> [Reading passage]

※ ※ ※

Too many of us live with extensive insecurities which keep us questioning what others think. We question if this way or that way is correct – with an eye on what others are thinking about us. We seek to please the people around us rather than follow Jesus. Faith overcomes insecurities. Knowing what God wants us to do helps overcome people pleasing.

Hearing the voice of God is the most important spiritual discipline we can develop in ourselves and develop in others.

Sometimes when things blow up in our face, it doesn’t mean we didn’t hear God’s voice. Sometimes it does, but not always.

The written Word helps us understand the living Word.

My God-given personality wires me to best hear God in my life. 70% of human communication is non-verbal. So 70% of the Lord’s communication with me will be non-verbal. Thinkers look for God’s voice conceptually or in pictures. Sensers look for God’s voice through what they see, taste, touch, hear, smell in creation. God constantly communicates to us.

As You Go Discipleship

Focus on discipling people in the ordinary things and during the ordinary things. We don’t have margin in our lives to give someone several hours a week, but we have lots of things we have to do that can include someone with us.

“Just come walk with me, but I walk fast.” – Sally Breen

Allow people to see your life and be part of your family on mission.

Allow people to succeed and allow people to fail, and talk through both.

Our disciples don’t know how to make disciples because we don’t make them or know how to make the process simple and repeatable. Jesus’ message was simple yet hard. Simple to understand yet hard to live out.

Go for revolutionary change at an evolutionary pace.

Meeting the Needs of Your Mission Field

After surveying the community, the number one need mentioned was litter. That seemed like such a silly concern in light of all the other major needs, but they began to realize it was because those in the community felt like they lived in bottom of a trash can.

Instead of a March of Jesus, they decided to march and pick up litter.

The people in the community were amazed that the church decided to do something about it! Next thing you know the neighbors joined in to help. It became something the church did every week for a season. Some even started going to the church services and becoming Christ-followers. It was then that the community council made cleaning the streets a priority. The were convicted by the efforts of the church.

※ ※ ※

> [Written problem 1]
For each statement about the discipleship passage, answer yes or no, and quote the words from the passage that decide it. (a) Most human communication is described as non-verbal. (b) The community survey found crime to be the number one need. (c) Picking up litter became a weekly church activity for a season.
The discipleship passage and the records are unrelated to each other.

Stored records
※ ※ ※

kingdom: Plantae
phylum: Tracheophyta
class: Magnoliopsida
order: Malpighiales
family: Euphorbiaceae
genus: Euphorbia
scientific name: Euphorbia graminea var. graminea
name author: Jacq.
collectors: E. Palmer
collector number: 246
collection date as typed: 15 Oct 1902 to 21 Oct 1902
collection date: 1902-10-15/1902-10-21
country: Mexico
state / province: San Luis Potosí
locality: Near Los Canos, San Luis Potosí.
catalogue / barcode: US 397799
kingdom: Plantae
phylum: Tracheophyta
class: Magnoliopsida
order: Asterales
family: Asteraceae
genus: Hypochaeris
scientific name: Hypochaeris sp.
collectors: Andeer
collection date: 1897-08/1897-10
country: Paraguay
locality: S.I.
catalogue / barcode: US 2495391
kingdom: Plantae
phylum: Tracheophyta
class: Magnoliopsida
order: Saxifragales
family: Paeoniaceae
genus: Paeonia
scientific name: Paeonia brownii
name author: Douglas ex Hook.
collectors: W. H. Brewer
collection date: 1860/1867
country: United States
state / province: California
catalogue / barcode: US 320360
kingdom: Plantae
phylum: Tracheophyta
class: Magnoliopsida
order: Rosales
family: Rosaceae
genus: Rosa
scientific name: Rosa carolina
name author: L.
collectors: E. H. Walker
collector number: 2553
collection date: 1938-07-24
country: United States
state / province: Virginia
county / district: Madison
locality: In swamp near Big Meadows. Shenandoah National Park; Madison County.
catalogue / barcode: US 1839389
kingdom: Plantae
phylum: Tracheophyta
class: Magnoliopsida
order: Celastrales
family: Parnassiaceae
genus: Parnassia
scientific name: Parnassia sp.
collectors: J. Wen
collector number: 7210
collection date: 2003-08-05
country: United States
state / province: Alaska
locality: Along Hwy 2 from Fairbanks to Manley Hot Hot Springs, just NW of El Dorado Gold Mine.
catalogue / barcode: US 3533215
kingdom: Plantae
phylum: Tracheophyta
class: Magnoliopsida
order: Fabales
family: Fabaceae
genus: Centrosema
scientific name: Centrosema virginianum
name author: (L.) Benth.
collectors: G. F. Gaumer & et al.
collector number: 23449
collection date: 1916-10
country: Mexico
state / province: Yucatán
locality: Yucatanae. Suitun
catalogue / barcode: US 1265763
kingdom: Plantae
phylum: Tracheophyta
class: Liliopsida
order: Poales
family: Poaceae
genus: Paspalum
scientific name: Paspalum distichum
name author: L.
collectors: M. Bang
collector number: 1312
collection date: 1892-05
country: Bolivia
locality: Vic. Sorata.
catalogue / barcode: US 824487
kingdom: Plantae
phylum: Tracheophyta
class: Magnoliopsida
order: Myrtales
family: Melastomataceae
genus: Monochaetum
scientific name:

※ ※ ※

> [Written problem 2]
Reproduce the lines of the records from the line containing "collection date: 1892-05" through the end of the records, both ends included.

> [Correct answer 1]
(a) Yes: "70% of human communication is non-verbal."
(b) No: "the number one need mentioned was litter."
(c) Yes: "It became something the church did every week for a season."

> [Correct answer 2]
collection date: 1892-05
country: Bolivia
locality: Vic. Sorata.
catalogue / barcode: US 824487
kingdom: Plantae
phylum: Tracheophyta
class: Magnoliopsida
order: Myrtales
family: Melastomataceae
genus: Monochaetum
scientific name:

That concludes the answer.